Copy the following data line for line without changing anything, and leave out the pictures.

_ _ _ _ _

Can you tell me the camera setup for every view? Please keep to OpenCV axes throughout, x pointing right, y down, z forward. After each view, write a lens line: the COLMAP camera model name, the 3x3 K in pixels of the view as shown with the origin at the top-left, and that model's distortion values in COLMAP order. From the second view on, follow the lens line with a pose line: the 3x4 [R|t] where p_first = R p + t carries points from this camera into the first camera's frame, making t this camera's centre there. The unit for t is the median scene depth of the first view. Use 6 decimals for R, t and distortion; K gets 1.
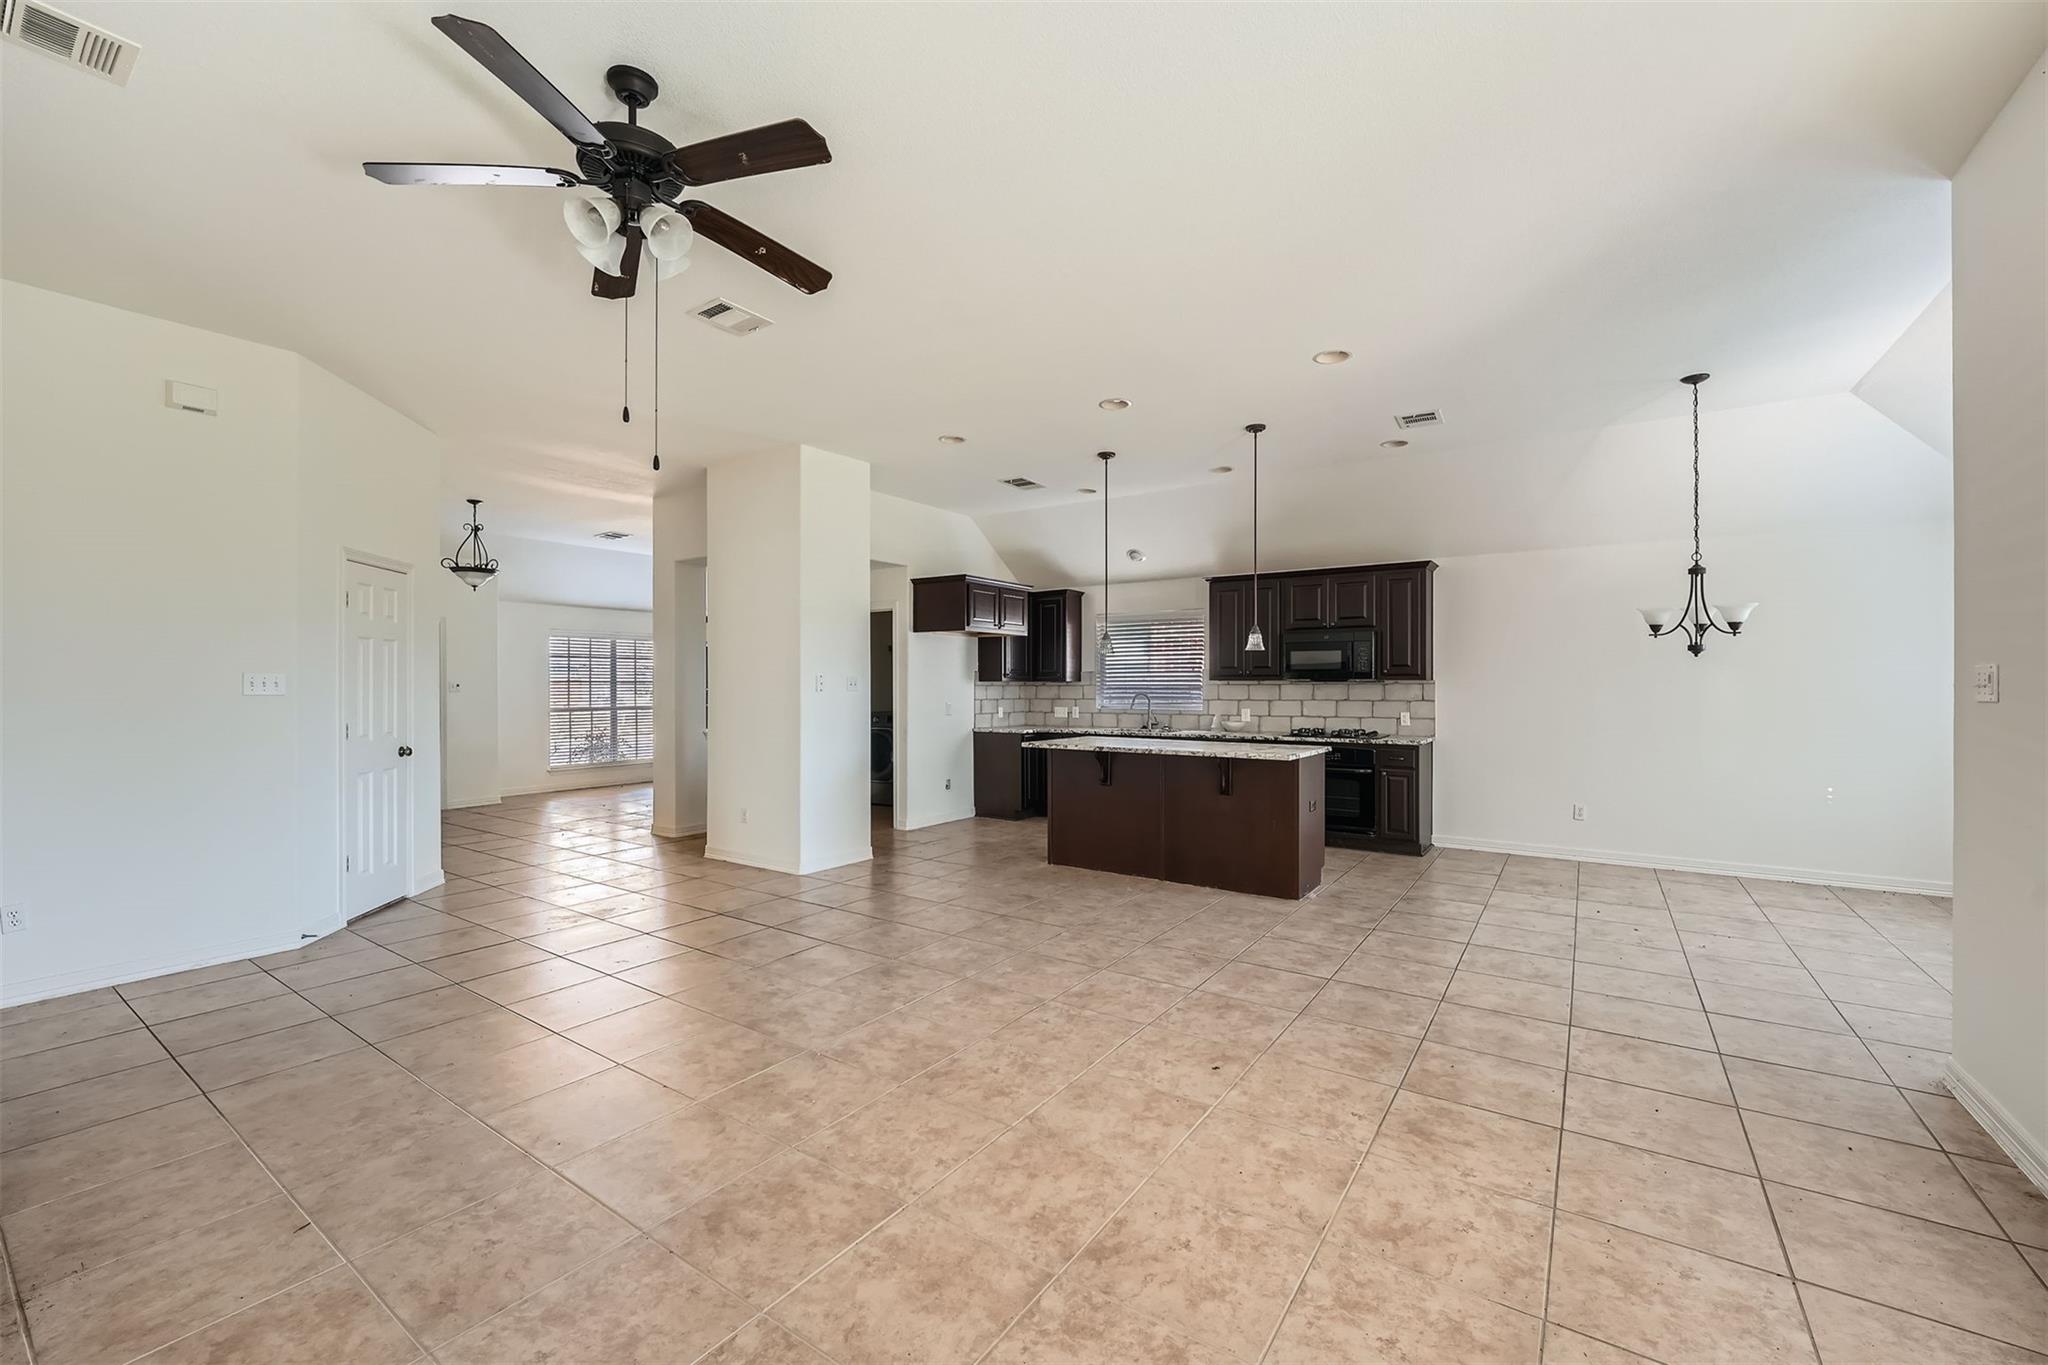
lens RADIAL K [[832.7, 0, 1011.9], [0, 832.7, 685.2], [0, 0, 1]] dist [-0.007398, -0.000627]
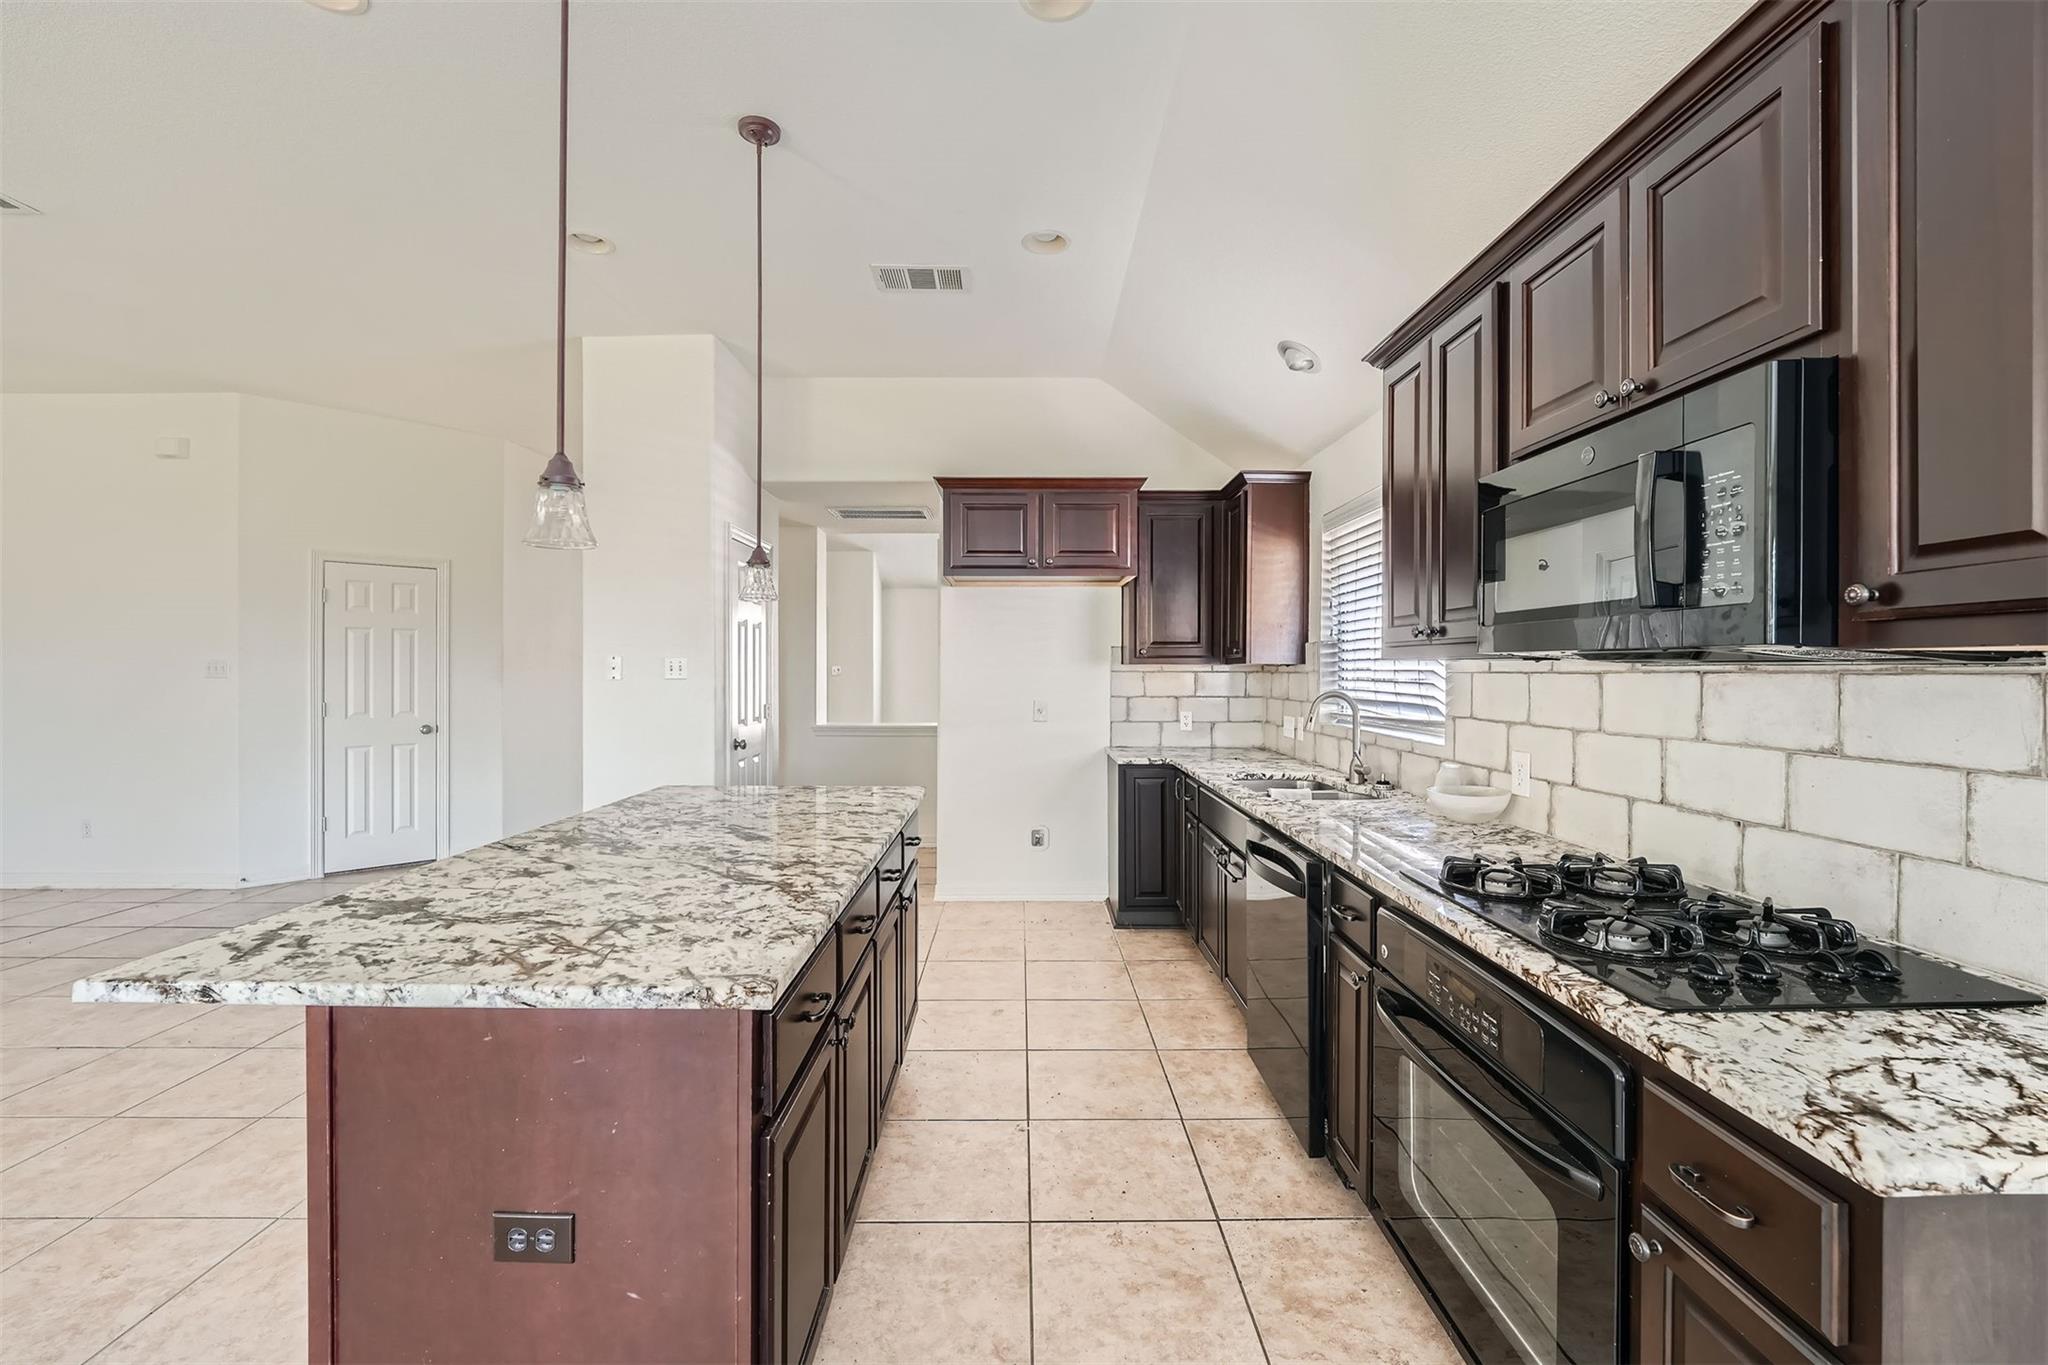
lens RADIAL K [[832.7, 0, 1019.8], [0, 832.7, 673.1], [0, 0, 1]] dist [-0.007398, -0.000627]
pose [[0.575343, 0.004815, -0.817898, 0.424655], [-0.000810, 0.999986, 0.005316, -0.001636], [0.817912, -0.002396, 0.575338, 0.685650]]
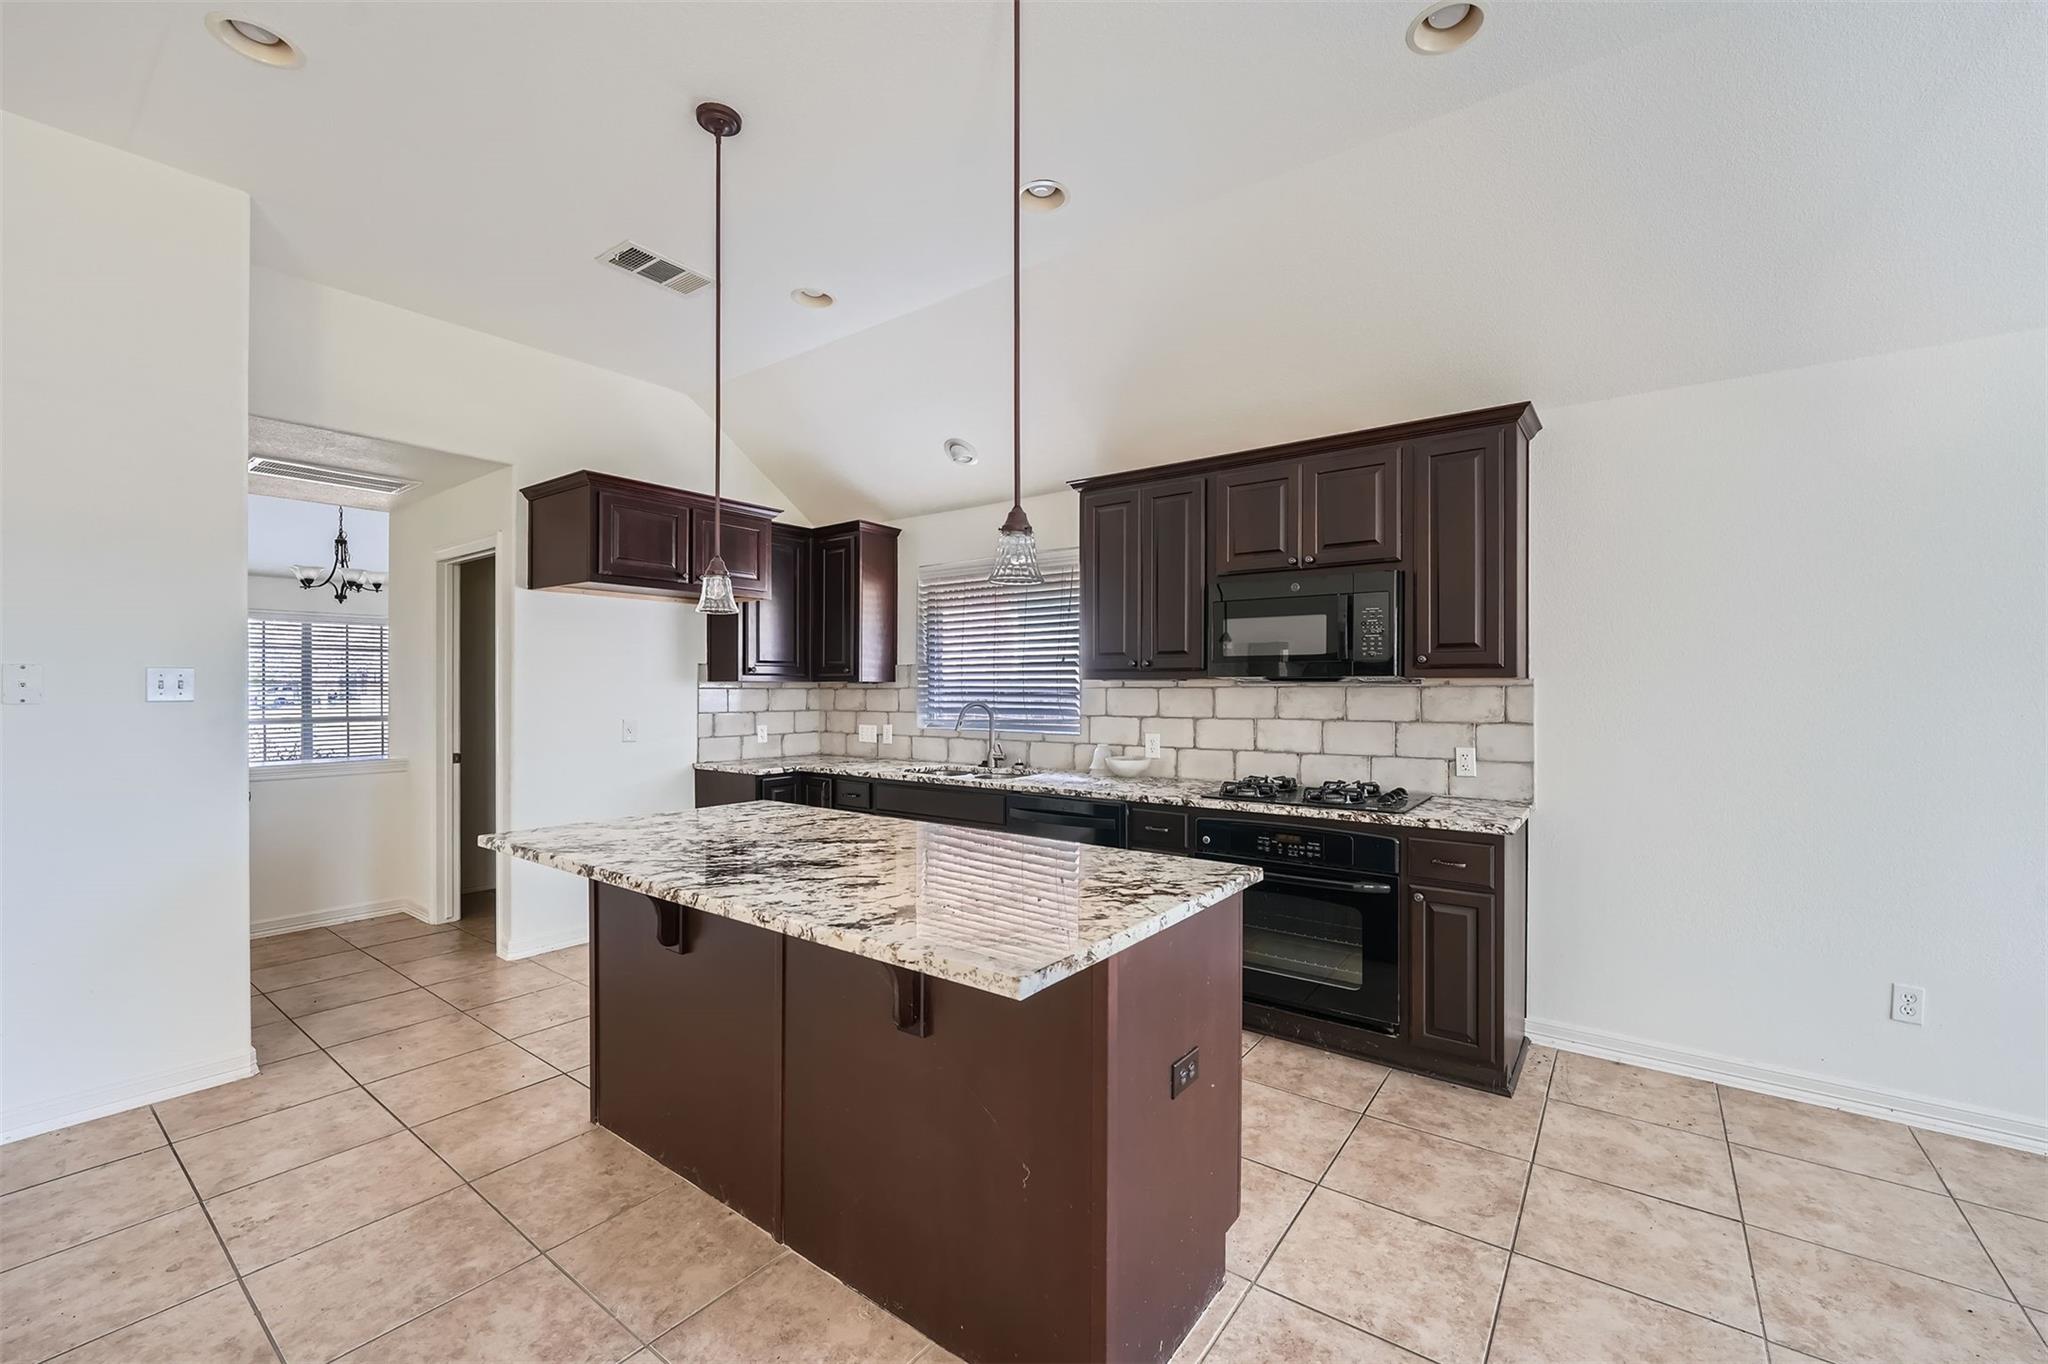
lens RADIAL K [[832.7, 0, 1021.5], [0, 832.7, 685.9], [0, 0, 1]] dist [-0.007398, -0.000627]
pose [[0.999583, 0.000786, -0.028862, 0.215030], [-0.000814, 0.999999, -0.000960, -0.001058], [0.028861, 0.000983, 0.999583, 0.477526]]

_ _ _ _ _

*PROBLEM SOLUTION:*
Can you tell me the camera setup for every view? Please keep to OpenCV axes throughout, x pointing right, y down, z forward. After each view, write a lens line: the COLMAP camera model name, the 3x3 K in pixels of the view as shown with the origin at the top-left, and that model's distortion values in COLMAP order. From the second view on, follow the lens line with a pose line: the 3x4 [R|t] where p_first = R p + t carries points from this camera into the first camera's frame, making t this camera's centre there. The unit for t is the median scene depth of the first view. Use 6 decimals for R, t and distortion; K gets 1.
lens RADIAL K [[832.7, 0, 1011.9], [0, 832.7, 685.2], [0, 0, 1]] dist [-0.007398, -0.000627]
lens RADIAL K [[832.7, 0, 1019.8], [0, 832.7, 673.1], [0, 0, 1]] dist [-0.007398, -0.000627]
pose [[0.575343, 0.004815, -0.817898, 0.424655], [-0.000810, 0.999986, 0.005316, -0.001636], [0.817912, -0.002396, 0.575338, 0.685650]]
lens RADIAL K [[832.7, 0, 1021.5], [0, 832.7, 685.9], [0, 0, 1]] dist [-0.007398, -0.000627]
pose [[0.999583, 0.000786, -0.028862, 0.215030], [-0.000814, 0.999999, -0.000960, -0.001058], [0.028861, 0.000983, 0.999583, 0.477526]]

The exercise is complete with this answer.